Electronics engineering source data:
*** Begin section ***

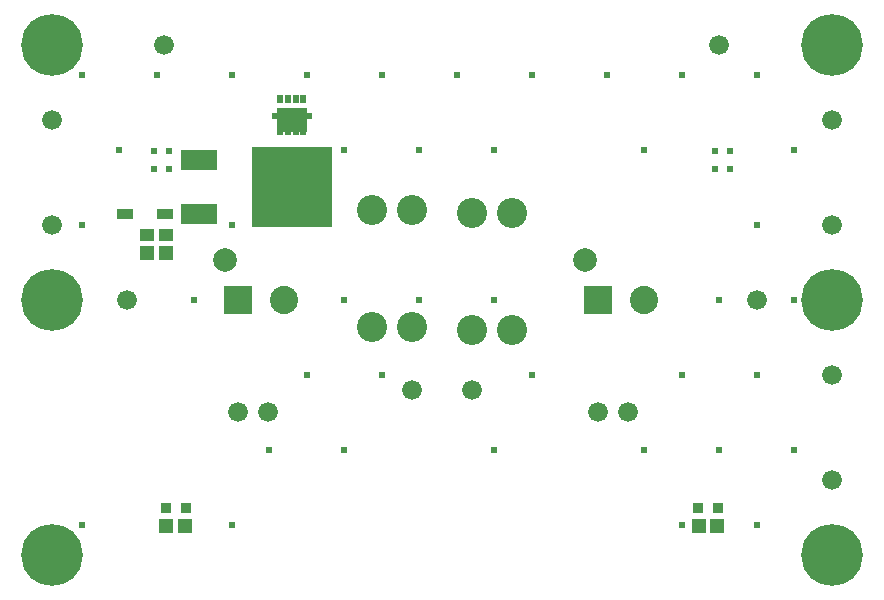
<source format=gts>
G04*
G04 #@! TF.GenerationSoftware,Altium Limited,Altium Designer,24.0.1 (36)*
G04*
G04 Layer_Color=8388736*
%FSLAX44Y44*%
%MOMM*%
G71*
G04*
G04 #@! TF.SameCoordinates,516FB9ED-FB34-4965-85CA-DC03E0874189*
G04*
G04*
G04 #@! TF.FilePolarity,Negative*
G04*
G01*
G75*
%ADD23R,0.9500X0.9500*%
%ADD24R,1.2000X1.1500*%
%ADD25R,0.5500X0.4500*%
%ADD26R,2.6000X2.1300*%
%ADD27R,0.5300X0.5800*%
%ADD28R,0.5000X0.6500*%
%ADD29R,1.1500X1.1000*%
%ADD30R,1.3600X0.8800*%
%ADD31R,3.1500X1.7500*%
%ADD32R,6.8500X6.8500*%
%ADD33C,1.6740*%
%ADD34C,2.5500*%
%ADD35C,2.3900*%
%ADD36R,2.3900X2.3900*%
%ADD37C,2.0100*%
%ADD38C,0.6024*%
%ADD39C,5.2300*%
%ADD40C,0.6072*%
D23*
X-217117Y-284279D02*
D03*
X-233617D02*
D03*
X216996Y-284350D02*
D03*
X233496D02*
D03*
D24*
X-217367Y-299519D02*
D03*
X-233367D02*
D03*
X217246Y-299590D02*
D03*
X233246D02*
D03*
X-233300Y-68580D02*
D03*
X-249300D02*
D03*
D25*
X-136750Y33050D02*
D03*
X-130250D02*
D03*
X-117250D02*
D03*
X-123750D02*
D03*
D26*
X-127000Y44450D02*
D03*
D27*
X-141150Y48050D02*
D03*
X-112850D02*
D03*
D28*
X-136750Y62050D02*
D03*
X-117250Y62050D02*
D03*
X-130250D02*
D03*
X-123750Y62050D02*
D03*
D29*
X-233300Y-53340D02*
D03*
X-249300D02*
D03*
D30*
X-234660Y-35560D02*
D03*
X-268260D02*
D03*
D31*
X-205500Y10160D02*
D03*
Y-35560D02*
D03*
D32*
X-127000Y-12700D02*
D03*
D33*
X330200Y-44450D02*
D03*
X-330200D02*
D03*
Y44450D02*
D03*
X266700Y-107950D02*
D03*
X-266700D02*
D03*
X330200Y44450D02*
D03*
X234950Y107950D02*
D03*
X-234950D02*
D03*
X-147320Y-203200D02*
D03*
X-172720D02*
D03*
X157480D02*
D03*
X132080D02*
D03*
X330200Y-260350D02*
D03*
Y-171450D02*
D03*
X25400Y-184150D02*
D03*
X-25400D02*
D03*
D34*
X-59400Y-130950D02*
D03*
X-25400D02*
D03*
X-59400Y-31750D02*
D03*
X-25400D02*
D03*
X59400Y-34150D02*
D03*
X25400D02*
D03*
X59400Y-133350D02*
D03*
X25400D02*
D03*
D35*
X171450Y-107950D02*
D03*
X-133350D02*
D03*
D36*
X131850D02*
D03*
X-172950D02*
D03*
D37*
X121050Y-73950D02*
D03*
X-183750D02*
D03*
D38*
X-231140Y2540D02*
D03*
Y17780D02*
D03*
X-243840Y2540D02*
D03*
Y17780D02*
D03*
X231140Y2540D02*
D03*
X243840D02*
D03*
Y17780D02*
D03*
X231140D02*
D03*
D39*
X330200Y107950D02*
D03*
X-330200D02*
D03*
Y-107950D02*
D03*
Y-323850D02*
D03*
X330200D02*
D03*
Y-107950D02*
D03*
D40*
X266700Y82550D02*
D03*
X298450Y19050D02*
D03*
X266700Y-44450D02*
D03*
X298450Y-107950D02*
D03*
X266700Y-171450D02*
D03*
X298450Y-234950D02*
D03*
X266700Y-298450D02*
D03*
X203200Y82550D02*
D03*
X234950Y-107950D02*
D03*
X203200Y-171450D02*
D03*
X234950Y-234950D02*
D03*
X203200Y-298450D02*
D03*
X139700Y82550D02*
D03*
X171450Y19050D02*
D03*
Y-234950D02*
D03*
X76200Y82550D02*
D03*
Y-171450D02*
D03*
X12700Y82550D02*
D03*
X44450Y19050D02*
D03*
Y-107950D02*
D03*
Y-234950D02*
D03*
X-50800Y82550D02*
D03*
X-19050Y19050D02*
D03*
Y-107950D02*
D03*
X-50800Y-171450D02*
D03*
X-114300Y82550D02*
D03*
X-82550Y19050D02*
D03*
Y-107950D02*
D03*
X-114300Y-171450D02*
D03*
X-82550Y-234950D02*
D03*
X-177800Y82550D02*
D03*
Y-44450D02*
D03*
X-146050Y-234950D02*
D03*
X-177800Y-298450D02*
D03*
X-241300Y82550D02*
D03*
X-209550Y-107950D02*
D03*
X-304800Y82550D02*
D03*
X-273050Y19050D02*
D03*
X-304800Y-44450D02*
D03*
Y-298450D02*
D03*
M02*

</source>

*** End section ***
*** Begin section ***

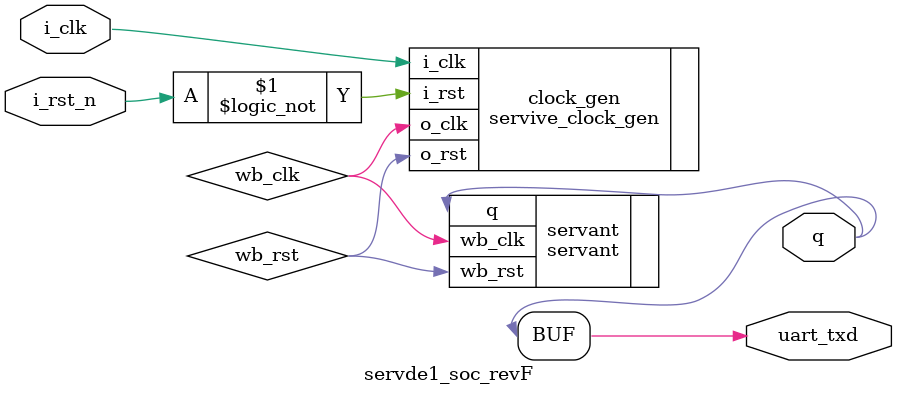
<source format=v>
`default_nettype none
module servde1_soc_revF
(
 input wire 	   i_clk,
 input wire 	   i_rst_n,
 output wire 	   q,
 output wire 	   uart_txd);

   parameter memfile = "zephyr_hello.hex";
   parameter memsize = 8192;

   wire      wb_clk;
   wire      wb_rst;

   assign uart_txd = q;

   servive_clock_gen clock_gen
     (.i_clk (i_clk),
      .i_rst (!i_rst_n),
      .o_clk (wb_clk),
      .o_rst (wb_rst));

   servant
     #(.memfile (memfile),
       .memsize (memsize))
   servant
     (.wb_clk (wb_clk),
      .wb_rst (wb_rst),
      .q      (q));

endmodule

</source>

*** End section ***

■ Problem ■
Working through the entries above, copy every line in which "parameter" is found.

■ Finished task ■
   parameter memfile = "zephyr_hello.hex";
   parameter memsize = 8192;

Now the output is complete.